Third, God’s Word doesn’t dwell in them, unlike Joshua (Joshua 1:8-9) or David (Psalm 19:11).  They hid God’s Word in their hearts, meditated on it, and learned to repent of their sins against God.  For they understood God’s eternal blessing came with the indwelling of this Word.  Since Jesus is the Word of God (John 1:1), and His listeners say this is not true, they will (unless they come to faith) miss out on the eternal blessings of Joshua and David.

“In many portions and many ways, God spoke to his people of old by the prophets” (Hebrews 1:1).  All of them, however, anticipated the supreme Revelation, Jesus, the Messiah.  For “now in these last days, he has spoken to us by his Son” (Hebrews 1:2), who is the Word incarnate (1:14).  Jesus is the fulfillment of those prophecies of old.  Failure to believe in Jesus, no matter how exacting the scholarship (“you search the Scriptures,” John 5:39), is rejecting, misunderstanding, and disobeying the Revelation Himself.
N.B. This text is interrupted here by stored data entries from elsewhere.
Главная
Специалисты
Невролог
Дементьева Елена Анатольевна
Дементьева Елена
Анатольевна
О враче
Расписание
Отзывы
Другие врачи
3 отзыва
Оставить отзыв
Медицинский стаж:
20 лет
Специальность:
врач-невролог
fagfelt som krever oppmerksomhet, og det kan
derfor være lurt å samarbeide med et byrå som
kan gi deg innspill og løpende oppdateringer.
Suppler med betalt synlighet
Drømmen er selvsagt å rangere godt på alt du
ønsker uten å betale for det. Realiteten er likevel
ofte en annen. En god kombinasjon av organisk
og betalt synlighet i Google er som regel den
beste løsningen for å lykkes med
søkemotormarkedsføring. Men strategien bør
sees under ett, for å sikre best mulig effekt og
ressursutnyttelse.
The danger for us in the Church is to take our institutionalized “personal interpretations” (even the ones of “we have no tradition”) and make them into idols.  These “traditions,” because they shape someone’s interpretational matrix, allow someone to believe what he wants even when those beliefs disagree with Scripture, as the Jews did some 2,000 years ago.